A New Easter Tradition

The Easter Holiday is one that brings families and friends together to share a meal. This year, ditch the traditional Easter Ham for something the entire table will thoroughly enjoy - Certified Piedmontese Standing Rib Roast.

A standing rib roast, or bone-in prime rib roast, is the ultimate centerpiece at any special occasion. But don't let its larger size and longer cook time intimidate you - this tender cut of beef easily feeds a crowd and is mostly hands-off, freeing you up to prepare side dishes or spend time with guests prior to dining. 

(Chef's Tip) If you would rather hit the grill with some steaks, this roast can be cut down into 3 Bone in Ribeye steaks! Talk about a show stopper!

This Easter, we suggest this Juniper Berry & Garlic Crusted Standing Rib Roast with Port Wine Sauce from Jen Plaggemars using Certified Piedmontese Beef.

Serves 8 to 10

1 (80-ounce) Certified Piedmontese standing rib roast

2 tablespoons juniper berries, crushed (If you don't have Juniper berries, Rosemary or Allspice would be great substitutes!)

6 cloves garlic, chopped fine

1 tablespoon kosher salt

2 teaspoons freshly ground black pepper

For The Sauce:

2 shallots, minced

1 cup Port wine

1 cup beef stock

1 cup heavy cream

4 tablespoons unsalted butter, cubed

Kosher salt and freshly cracked black pepper, to taste

Rub rib roast with juniper berries (Or Rosemary/Allspice) , garlic, salt, and pepper and refrigerate overnight. (This is where the MAGIC happens!)

Pull the roast from the refrigerator and let rest at room temperature for one hour before cooking. (Letting the roast rise in temperature allows for a more even cook)

Meanwhile, preheat oven to 450°F. Transfer the roast, fat-cap side up, to a rack in a roasting pan.

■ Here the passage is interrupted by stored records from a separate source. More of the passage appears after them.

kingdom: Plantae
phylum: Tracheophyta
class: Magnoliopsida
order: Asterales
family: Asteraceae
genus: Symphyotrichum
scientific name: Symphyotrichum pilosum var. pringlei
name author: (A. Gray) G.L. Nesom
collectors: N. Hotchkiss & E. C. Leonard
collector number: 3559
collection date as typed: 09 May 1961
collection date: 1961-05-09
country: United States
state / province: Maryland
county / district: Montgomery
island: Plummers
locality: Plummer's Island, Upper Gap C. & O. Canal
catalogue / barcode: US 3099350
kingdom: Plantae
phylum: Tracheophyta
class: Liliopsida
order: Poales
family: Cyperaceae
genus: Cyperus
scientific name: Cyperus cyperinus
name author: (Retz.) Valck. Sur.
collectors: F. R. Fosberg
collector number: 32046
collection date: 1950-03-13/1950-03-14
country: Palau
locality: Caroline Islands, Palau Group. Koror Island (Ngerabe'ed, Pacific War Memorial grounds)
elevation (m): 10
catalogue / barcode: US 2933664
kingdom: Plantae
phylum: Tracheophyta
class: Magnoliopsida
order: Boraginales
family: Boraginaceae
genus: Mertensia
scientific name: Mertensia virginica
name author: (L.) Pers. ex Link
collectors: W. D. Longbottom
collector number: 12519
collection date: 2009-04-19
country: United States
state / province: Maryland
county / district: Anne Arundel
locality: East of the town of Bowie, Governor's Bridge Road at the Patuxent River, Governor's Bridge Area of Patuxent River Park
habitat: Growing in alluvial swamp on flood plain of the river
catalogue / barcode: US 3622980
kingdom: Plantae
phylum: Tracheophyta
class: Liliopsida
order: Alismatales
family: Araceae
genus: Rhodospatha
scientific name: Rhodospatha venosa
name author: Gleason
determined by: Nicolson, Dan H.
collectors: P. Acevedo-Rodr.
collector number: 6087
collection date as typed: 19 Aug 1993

Roast for 25 minutes, or until golden-brown. Reduce heat to 350°F and roast for 1½ hours, or until the center of the roast registers 115 to 120°F (for medium-rare) on an instant-read thermometer.

Remove roast from the oven to a cutting board and let rest for 20 minutes. The roast’s internal temperature will rise about 10 degrees while resting.

While the roast rests, prepare the sauce. Place the roasting pan over medium-high heat and add the shallots. Cook, stirring often, until fragrant, about one minute. Deglaze the pan with Port wine and beef stock, scraping up any browned bits from the bottom of the pan with a wooden spoon.

Whisk in the heavy cream. Reduce heat to medium-low and whisk in butter, one cube at a time. Continue cooking the sauce until thickened. Turn off heat and season the sauce with salt and pepper.

Slice the roast and ladle the sauce over top.